1966 floh Ernest Cole aus seiner Heimat Südafrika und kehrte nie mehr zurück. Als erster freiberuflicher Fotograf Afrikas trug er einen geheimen Cache mit Bildern zur Dokumentation der Apartheid bei sich – Fotos, von denen er wusste, dass sie in seinem Heimatland niemals veröffentlicht werden könnten.
Stattdessen ging er nach New York City, wo Magnum Photos und Random House „House of Bondage“ veröffentlichten und der Welt das schreckliche Apartheidsystem Südafrikas enthüllten. Das bahnbrechende Buch wurde zu einer internationalen Schlagzeile und trug dazu bei, die Anti-Apartheid-Bewegung anzukurbeln.
1968 schrieb Cole in Ebony, er wolle mit seinem Fotobuch „der Welt zeigen, was der weiße Südafrikaner den Schwarzen angetan hat“. „Ich wusste, wenn ein Informant herausfand, was ich tat, würde ich angezeigt werden und im Gefängnis landen“, fuhr er fort. „Ich wusste, dass ich getötet werden könnte, nur weil ich das Material für ein solches Buch gesammelt hatte, und ich wusste, dass ich, wenn ich fertig wäre, mein Land verlassen müsste, um das Buch zu veröffentlichen. Und ich wusste, dass ich nach der Veröffentlichung des Buches nie mehr nach Hause gehen konnte.“
Doch Coles Ruhm war nur von kurzer Dauer. In den 1970er Jahren gab er die Fotografie auf und starb 1990 im Alter von nur 49 Jahren mittellos. Seine Originalnegative gelten als verschollen. Bis vor ein paar Jahren war das so. Im Jahr 2018 fanden Coles Erben 60.000 Negative in einem Banktresor in Stockholm. Jetzt ist die erste Ausstellung mit Werken aus Coles wiederentdecktem Archiv im FOAM, dem Fotografiemuseum Amsterdam, zu sehen.

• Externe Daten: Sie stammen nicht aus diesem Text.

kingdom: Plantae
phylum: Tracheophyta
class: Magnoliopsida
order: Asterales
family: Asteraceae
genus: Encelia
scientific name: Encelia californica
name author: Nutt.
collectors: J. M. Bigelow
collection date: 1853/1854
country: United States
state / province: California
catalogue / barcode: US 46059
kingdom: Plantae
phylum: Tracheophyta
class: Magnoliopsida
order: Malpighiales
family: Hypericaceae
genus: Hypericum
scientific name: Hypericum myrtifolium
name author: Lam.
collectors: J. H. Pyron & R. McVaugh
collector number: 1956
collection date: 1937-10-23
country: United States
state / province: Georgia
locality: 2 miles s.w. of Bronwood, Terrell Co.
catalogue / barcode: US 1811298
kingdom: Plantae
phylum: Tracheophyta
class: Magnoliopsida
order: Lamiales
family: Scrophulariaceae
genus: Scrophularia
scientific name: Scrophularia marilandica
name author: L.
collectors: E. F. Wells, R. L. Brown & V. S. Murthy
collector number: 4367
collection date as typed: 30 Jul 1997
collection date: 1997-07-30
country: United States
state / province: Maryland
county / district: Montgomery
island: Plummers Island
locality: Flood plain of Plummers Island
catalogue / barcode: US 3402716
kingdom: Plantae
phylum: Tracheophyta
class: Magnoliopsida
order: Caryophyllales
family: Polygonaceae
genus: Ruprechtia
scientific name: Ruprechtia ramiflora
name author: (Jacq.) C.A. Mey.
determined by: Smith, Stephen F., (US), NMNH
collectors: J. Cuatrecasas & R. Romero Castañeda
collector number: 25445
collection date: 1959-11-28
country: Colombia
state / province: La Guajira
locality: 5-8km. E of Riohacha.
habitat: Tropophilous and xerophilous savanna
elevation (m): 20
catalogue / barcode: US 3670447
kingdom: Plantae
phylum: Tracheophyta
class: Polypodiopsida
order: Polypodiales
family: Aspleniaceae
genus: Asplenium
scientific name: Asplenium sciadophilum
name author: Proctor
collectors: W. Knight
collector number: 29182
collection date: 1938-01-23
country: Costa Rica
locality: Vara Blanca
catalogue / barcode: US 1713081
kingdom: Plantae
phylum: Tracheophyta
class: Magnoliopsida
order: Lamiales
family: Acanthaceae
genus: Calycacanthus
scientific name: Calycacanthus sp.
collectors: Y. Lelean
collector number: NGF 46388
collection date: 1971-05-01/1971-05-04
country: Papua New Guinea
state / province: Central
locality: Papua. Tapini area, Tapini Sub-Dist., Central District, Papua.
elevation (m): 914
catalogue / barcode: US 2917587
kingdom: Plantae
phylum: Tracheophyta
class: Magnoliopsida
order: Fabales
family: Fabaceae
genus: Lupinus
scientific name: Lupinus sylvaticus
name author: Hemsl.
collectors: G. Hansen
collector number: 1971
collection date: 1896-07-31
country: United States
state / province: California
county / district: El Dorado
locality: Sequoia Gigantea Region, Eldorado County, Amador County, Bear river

„Ernest Cole: House of Bondage“ zeigt Coles Pionierarbeit und die Hindernisse, die er überwunden hat, um bahnbrechende Bilder der Unterdrückung einzufangen. Als Cole 1967 schließlich „House of Bondage“ veröffentlichte, schockierten die Bilder die Welt – und der Künstler wusste, dass sie es tun würden. Im Vorfeld der FOAM-Ausstellung veröffentlichte Aperture das Buch erneut und präsentierte dem Publikum des 21. Jahrhunderts diesen Bericht aus der ersten Person über die alltägliche Gewalt unter der Apartheid.